Cette ville autrefois maîtresse de la terre,
Rome, qui par le fer et le droit de la guerre
Domina si longtemps sur toute nation :
Rome domine encor par la religion
Avec plus de douceur, et non moins d’étendue,
Son empire établi frappe d’abord ma vue.
Ces peuples que l’erreur rendit ses ennemis,
Contre elle révoltés, à son Dieu sont soumis.
Tout le Nord est chrétien, tout l’Orient encore
Est semé de mortels que ce grand titre honore.
Je vois le fer en main le superbe ottoman
Opposer à ce nom celui de musulman.
Il me semble d’abord que l’un et l’autre en guerre ;
Mahomet et le Christ, se disputent la terre.
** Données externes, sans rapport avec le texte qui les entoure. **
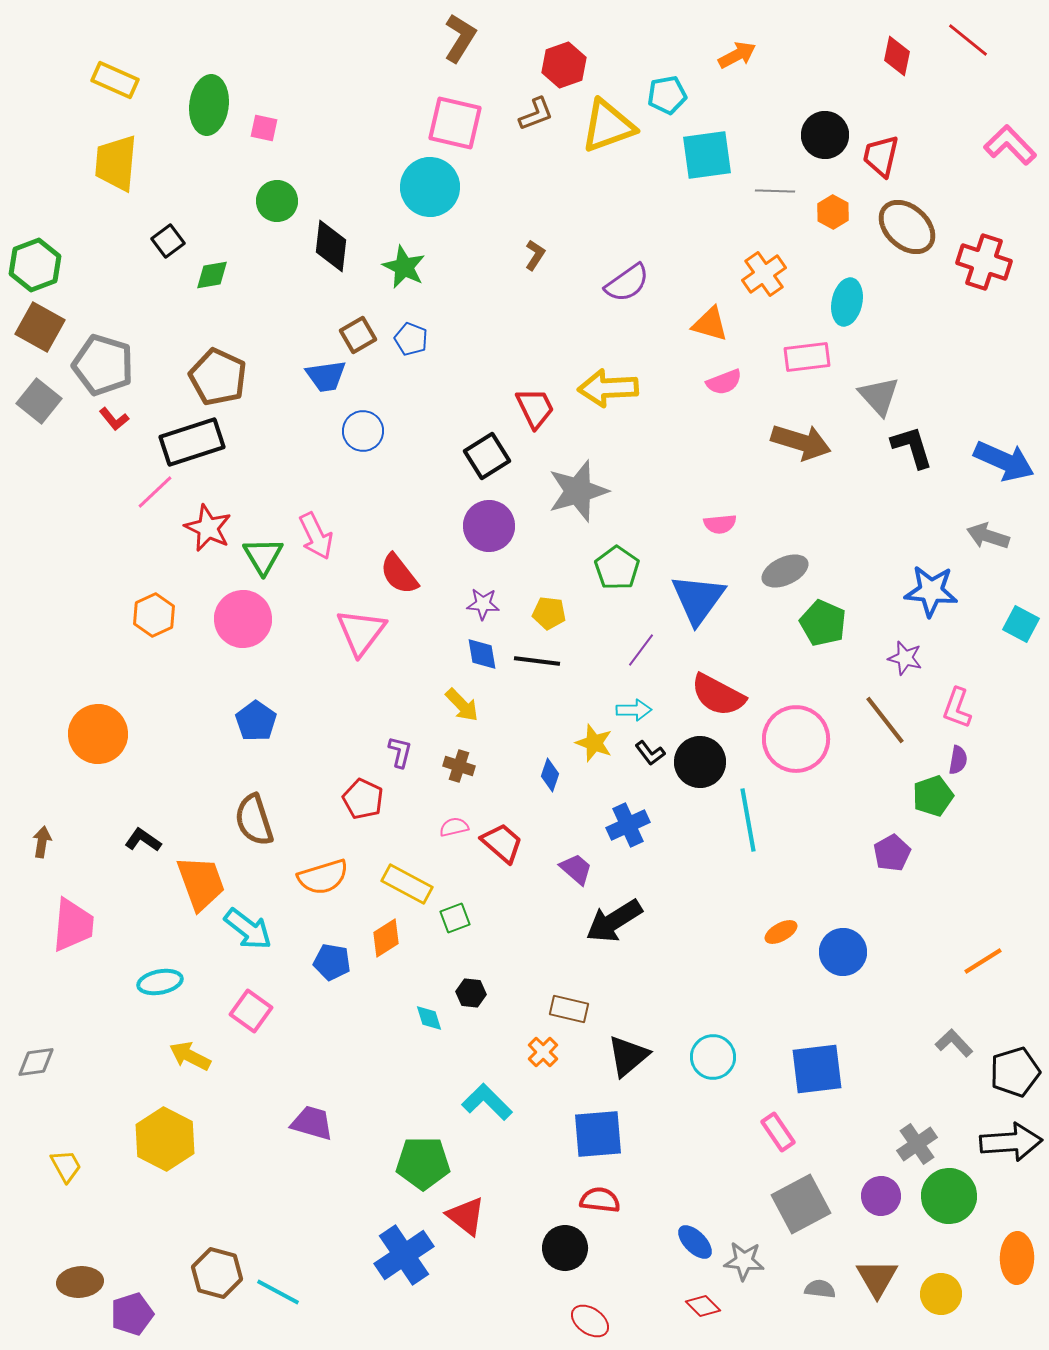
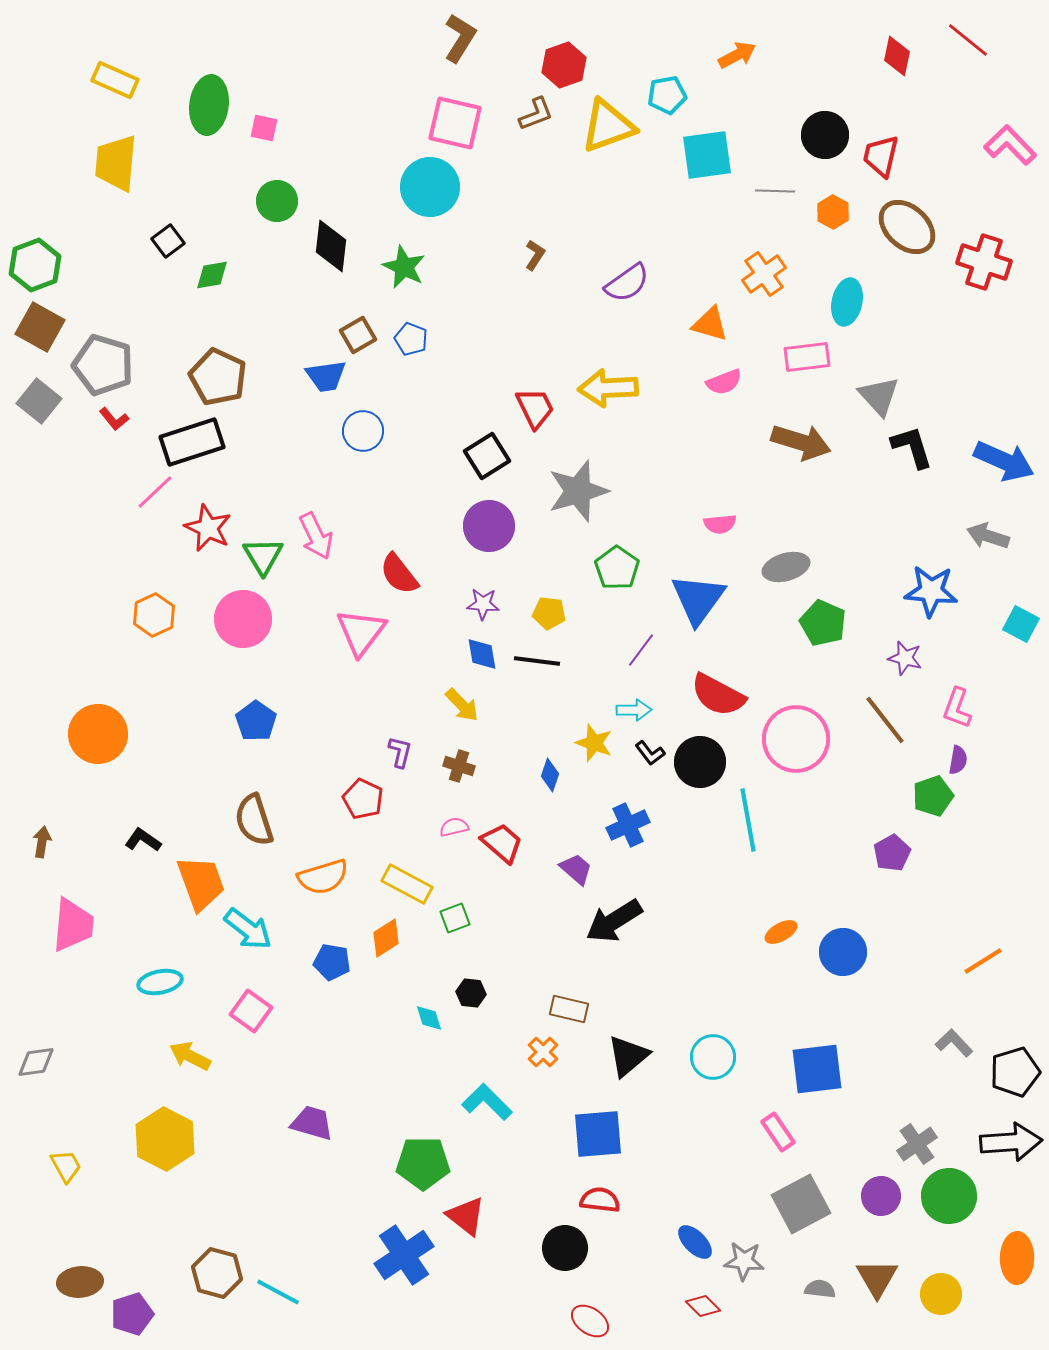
gray ellipse at (785, 571): moved 1 px right, 4 px up; rotated 9 degrees clockwise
Mais de la Mecque en vain le fameux fugitif,
Sous ses bizarres lois tient l’orient captif :
En vain près du tombeau dont Médine est si fière,
Turc, arabe, persan, tout baise la poussière.
Le livre, dont l’aspect fait trembler le turban,
Et qui rend le muphti respectable au sultan,
Que dicta, nous dit-on, la colombe au prophète,
M’apprend qu’il n’est du ciel qu’un second interprète ;
Que le Christ avant lui, premier ambassadeur,
Vint de l’homme tombé relever la grandeur.
Oui, le rival du Dieu que les chrétiens m’annoncent,
Rend hommage lui-même à ce nom qu’ils prononcent.